HP enters 3D printing market
Thursday, October 30, 2014
HP has ported its thermal inkjet know-how into a new 3D printing system that will be able to produce objects more than a metre wide.
Its new Multi Jet Fusion 3D printing systems uses the same modular thermal inkjet heads that are used in everything from HP desktop printers to the T-series high-speed Color Inkjet Web presses.
A conceptual design of the 3D systems was unveiled yesterday, alongside a new “blended reality” desktop product, Sprout, that is potentially of interest to packaging and pre-media businesses in the graphic arts space.
HP claimed its Multi Jet Fusion system would achieve “break-through economics” and was 10-times faster than the leading 3D printing systems using laser sintering and fused deposition modeling systems that are currently available on the market.
Stephen Nigro, senior vice president for HP inkjet and graphic solutions, said: “As we examined the existing 3D print market, we saw a great deal of potential but also saw major gaps in the combination of speed, quality and cost.”
HP is specifically targeting the device at parts manufacturing and the distribution supply chain for parts, in a move the firm said would “introduce a new era of digital manufacturing”.
Multi Jet Fusion printers won’t be generally available until 2016. It's not yet known whether it will be shown at Drupa.
In the intervening period, HP is working with a selection of unnamed customers on the technology, as part of its Open Customer Engagement Program.
The scalable Multi Jet Fusion devices will have working areas from 10.8cm to in excess of 101cm. The printer has a dual carriage design, which involves layering materials and special chemical agents in what is described as a “multi-agent printing process”.
It can selectively apply fusing agent and detailing agent in specific areas to create different levels of detailing in the shape being produced, depending on the requirement, for example smooth or sharp edges.
This means the system can modify the material properties within a part, producing “controlled variability in mechanical and physical characteristics”, which HP highlighted as a key benefit.

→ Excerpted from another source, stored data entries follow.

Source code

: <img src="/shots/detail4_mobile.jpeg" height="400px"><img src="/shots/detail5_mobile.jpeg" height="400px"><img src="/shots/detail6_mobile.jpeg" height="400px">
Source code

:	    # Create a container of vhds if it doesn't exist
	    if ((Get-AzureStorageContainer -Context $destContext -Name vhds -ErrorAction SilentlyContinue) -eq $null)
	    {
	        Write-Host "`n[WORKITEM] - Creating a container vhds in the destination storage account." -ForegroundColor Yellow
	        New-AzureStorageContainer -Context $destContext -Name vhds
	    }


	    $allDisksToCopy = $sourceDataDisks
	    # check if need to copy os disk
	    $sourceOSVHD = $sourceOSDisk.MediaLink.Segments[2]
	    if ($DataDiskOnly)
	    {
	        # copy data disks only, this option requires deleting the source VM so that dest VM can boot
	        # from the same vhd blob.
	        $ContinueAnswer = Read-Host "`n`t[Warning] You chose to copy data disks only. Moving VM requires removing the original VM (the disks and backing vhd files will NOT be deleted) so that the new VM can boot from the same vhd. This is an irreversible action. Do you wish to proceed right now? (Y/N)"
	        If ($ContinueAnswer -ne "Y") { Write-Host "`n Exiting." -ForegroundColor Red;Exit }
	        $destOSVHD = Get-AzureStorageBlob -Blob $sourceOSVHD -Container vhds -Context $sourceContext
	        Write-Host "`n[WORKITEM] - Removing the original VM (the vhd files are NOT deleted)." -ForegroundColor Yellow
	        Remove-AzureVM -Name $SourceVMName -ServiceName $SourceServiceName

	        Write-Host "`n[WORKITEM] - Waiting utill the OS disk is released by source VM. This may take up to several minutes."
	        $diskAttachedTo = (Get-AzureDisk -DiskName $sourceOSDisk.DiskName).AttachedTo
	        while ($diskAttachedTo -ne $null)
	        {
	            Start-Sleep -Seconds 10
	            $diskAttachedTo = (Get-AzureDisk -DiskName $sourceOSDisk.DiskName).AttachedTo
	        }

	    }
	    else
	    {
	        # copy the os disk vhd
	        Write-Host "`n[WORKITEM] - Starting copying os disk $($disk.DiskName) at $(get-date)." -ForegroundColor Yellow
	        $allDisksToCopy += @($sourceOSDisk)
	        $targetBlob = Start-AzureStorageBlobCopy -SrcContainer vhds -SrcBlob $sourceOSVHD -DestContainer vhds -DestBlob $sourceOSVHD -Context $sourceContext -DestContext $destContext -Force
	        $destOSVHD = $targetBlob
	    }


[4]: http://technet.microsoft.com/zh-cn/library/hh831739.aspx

HP stated: “HP Multi Jet Fusion technology is built on HP’s technical core competency of rapidly and accurately placing precise (and minute) quantities of multiple types of fluids... this gives [it] a versatility and potential not found in other 3D printing technologies.”
Meanwhile, Sprout is described as the first of series of products in HP’s new “blended reality ecosystem”.
Ron Coughlin, senior vice president of HP consumer PC and solutions, said it merged the 3D and 2D creative worlds, and allowed users to “move seamlessly from thought to expression”.
“Sprout by HP is a big step forward in reimagining the boundaries of how we create and engage with technology,” he said.
The $1,899 (£1,190) device goes on sale in the US on 9 November. It combines a scanner, high-resolution camera, projector, capacitive touch mat, high-definition touch screen and depth sensor.
European availability had not been specified at the time of writing.
It allows 3D items to be scanned into a digital environment for manipulation. Sprout also offers a collaborative workspace.
A number of applications for Sprout’s dual-screen environment already exist, including Crayola’s Draw and Sing, and Martha Stewart CraftStudio.
HP anticipates that new applications will be created using its Sprout Software Development Kit.